§ RECORDS FOR THIS TASK
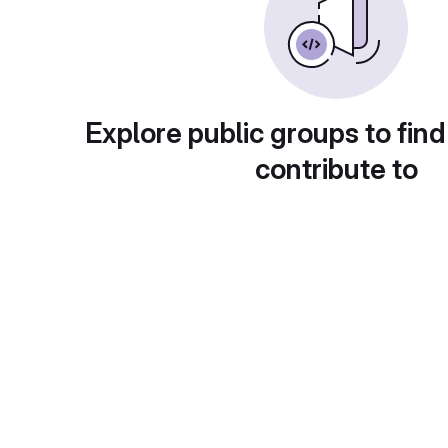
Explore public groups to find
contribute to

* * *

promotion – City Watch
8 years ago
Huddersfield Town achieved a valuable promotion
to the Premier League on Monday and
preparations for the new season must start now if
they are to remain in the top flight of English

...

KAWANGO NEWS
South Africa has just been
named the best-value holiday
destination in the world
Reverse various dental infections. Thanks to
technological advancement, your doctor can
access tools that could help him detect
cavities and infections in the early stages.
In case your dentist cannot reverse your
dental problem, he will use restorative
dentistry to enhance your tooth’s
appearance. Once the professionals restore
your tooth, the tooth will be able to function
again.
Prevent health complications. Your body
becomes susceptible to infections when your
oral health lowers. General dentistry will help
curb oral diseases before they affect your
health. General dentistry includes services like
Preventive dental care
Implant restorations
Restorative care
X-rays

§ YOUR TASK
Return each line of the material in which the string "promotion" can be found.

§ SOLUTION BELOW
promotion – City Watch
Huddersfield Town achieved a valuable promotion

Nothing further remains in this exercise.